Soon I will have been in the security industry for 20 years. In 20 years of hacking the hardest thing to hack has been my own mind. When your own mind isn’t playing ball there doesn’t seem to be much you can do about it initially.
I am taking a moment to talk about some personal growth. I will return to technology and cyber security in due course. But for this post I am talking about hacking my own squishy brain.
For several years I have lived with severe anxiety. The kind of anxiety which seems to bubble out from nowhere. You are walking round the corner from your house and suddenly *bang* you are having a panic attack. You are sitting in a restaurant, then *bang* there you are again.
I had anxiety about traveling. Probably because my first panic attack happened when I boarded a train. I stepped on. The doors closed. Then I was in a personal hellscape thinking I was having a heart attack. You brush that off as a one-off and try to move on with your life but it steadily gets worse.
So you choose to stay home. You limit your choices. You enjoy life but only in a small radius. I am thankful that through this I have never felt depressed about it and I have never felt awkward about talking about it. I am sure this would have been far worse if either were the case.
I would also like to point out that despite my issues as a family we still did some things together outside the house. We still travelled within an hour of Glasgow a few times a year. But each of these would trigger weeks of me worrying about it beforehand before the inevitable triumphant drive home feeling like a king.
I started to take photos of me getting on a train heading into town (a max 15 minute journey). I would always look franky shit scared on the way out. But the selfie on the way home was always unbridled joy. I started to ask myself why the heck I couldn’t just treat the outward leg like the return leg and be my usual delighted self both ways!
Come Christmas 2025 I had frankly had enough and so I started to educate myself. I listened to an audiobook (Audible – Anxiety: Panicking about Panic), I read more, I found podcasts. I found a lot of excellent things in there since it explained exactly these points that I am paraphrasing:
- “Nobody has ever died of a panic attack”.

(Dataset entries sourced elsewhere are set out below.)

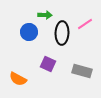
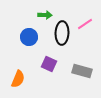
blue circle: moved 5 px down
purple square: moved 1 px right
orange semicircle: rotated 96 degrees counterclockwise
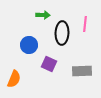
green arrow: moved 2 px left
pink line: rotated 49 degrees counterclockwise
blue circle: moved 8 px down
gray rectangle: rotated 18 degrees counterclockwise
orange semicircle: moved 4 px left
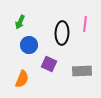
green arrow: moved 23 px left, 7 px down; rotated 112 degrees clockwise
orange semicircle: moved 8 px right
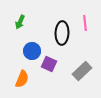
pink line: moved 1 px up; rotated 14 degrees counterclockwise
blue circle: moved 3 px right, 6 px down
gray rectangle: rotated 42 degrees counterclockwise
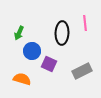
green arrow: moved 1 px left, 11 px down
gray rectangle: rotated 18 degrees clockwise
orange semicircle: rotated 96 degrees counterclockwise
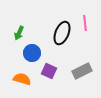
black ellipse: rotated 20 degrees clockwise
blue circle: moved 2 px down
purple square: moved 7 px down
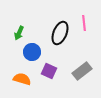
pink line: moved 1 px left
black ellipse: moved 2 px left
blue circle: moved 1 px up
gray rectangle: rotated 12 degrees counterclockwise
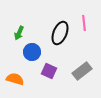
orange semicircle: moved 7 px left
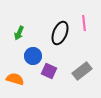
blue circle: moved 1 px right, 4 px down
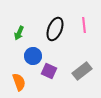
pink line: moved 2 px down
black ellipse: moved 5 px left, 4 px up
orange semicircle: moved 4 px right, 3 px down; rotated 54 degrees clockwise
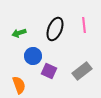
green arrow: rotated 48 degrees clockwise
orange semicircle: moved 3 px down
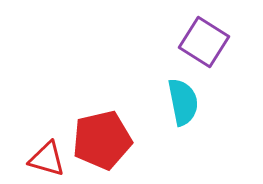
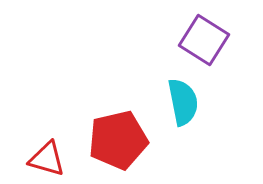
purple square: moved 2 px up
red pentagon: moved 16 px right
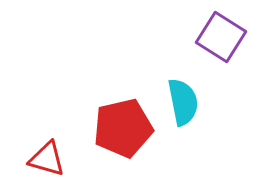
purple square: moved 17 px right, 3 px up
red pentagon: moved 5 px right, 12 px up
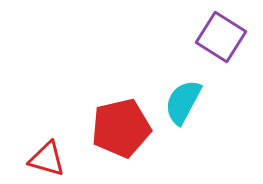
cyan semicircle: rotated 141 degrees counterclockwise
red pentagon: moved 2 px left
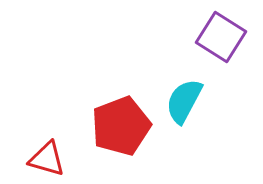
cyan semicircle: moved 1 px right, 1 px up
red pentagon: moved 2 px up; rotated 8 degrees counterclockwise
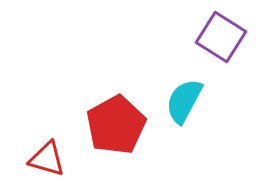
red pentagon: moved 5 px left, 1 px up; rotated 8 degrees counterclockwise
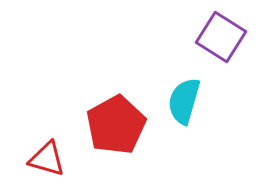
cyan semicircle: rotated 12 degrees counterclockwise
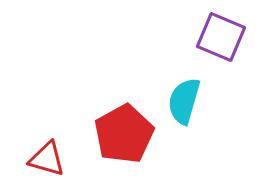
purple square: rotated 9 degrees counterclockwise
red pentagon: moved 8 px right, 9 px down
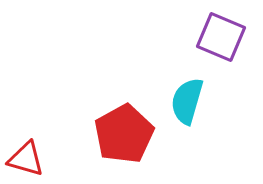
cyan semicircle: moved 3 px right
red triangle: moved 21 px left
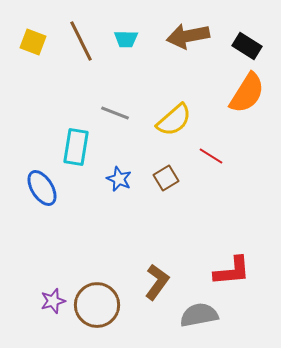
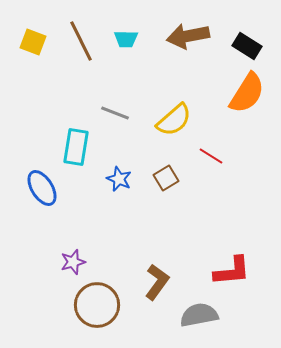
purple star: moved 20 px right, 39 px up
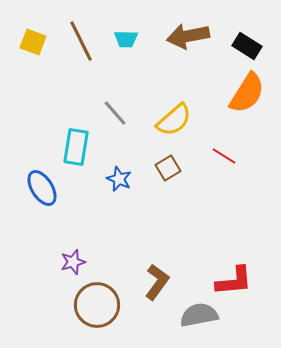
gray line: rotated 28 degrees clockwise
red line: moved 13 px right
brown square: moved 2 px right, 10 px up
red L-shape: moved 2 px right, 10 px down
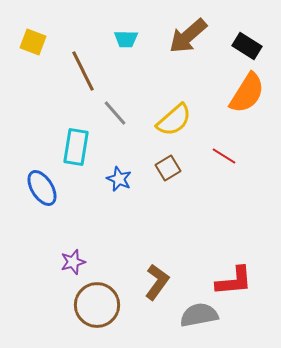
brown arrow: rotated 30 degrees counterclockwise
brown line: moved 2 px right, 30 px down
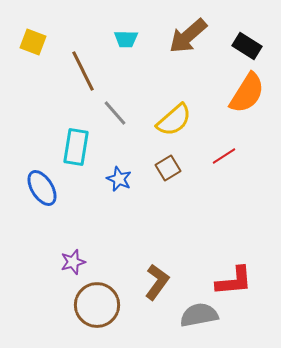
red line: rotated 65 degrees counterclockwise
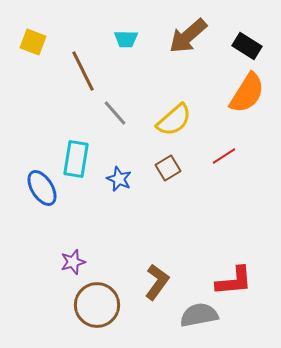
cyan rectangle: moved 12 px down
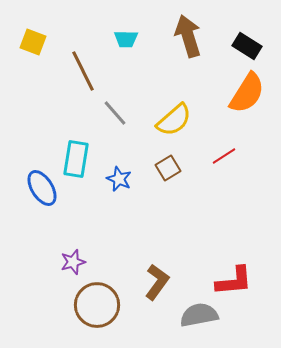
brown arrow: rotated 114 degrees clockwise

- “It is just unwanted adrenaline. Adrenaline you don’t need right now as nothing is wrong. Your body can only make so much adrenaline at once so the good news is that once you start feeling the panic you have about 20 minutes until you feel fine again”.
In particular I have latched on to the thought that “hey it feels bad now, but it’ll be over soon” and then you can enjoy whatever it was you were doing.
In order to help me reduce the power anxiety had over me I made a plan:
- Exercise more: this helps burn adrenaline in a healthy way (so there is less to just pop out unnecessarily), provides endorphins to help lower blood pressure (reducing physical symptoms that can trigger spiralling thoughts), and improves my sleep immeasurably. I cannot stress enough how important SLEEP is. Analysing all the panic attacks I ever had looking for patterns as to why they happened revealed an ever present lack of sleep.
- Leave the house every day: as I was anxious about going places I simply had to do it so frequently it became absolutely normalised, expected, and even enjoyed.
- Set a goal: My anxiety has kept not only me but my family close to home for years. Let’s go on a foreign holiday as this will feature a myriad of the situations I have been avoiding. I marked this on the calendar and counted down the days. Something that I rarely do.
- Be thankful: Taking time to remember all the good things in life. To revel in the things you CAN do and not focusing on things you CANNOT do. This meant changing internal narratives from things like “I have to take my kids to school” (onus on “have” making it a task and a duty) to instead “I get to take my kids to school” (onus on “getting to” it is a privilege to ensure my kids are educated and an excellent chance to talk to them before they are exhausted by school).
In summary, that was a plan with two habits (exercise, and go outside every day), a goal to shoot for, and a shift in internal language to focus on what I get to do and to be mindfully thankful about it.
I am returning to work today after a successful trip away to Barcelona for a full 7 days. We ate some delicious food. I met a friend from university I haven’t seen in nearly 25 years! I was on buses and in taxis and on planes and in loads of situations where I have panicked before. It all pretty much melted away the second the plane was in the air.
Months of habit forming and narrative changes led to a higher bar for my defences. It worked out. I am now putting more things on the calendar to ensure there is always something in the future to keep dragging me outside to experience the world again.
Barcelona tour bus selfie. Looking happy because I was out in the world without a care in the world.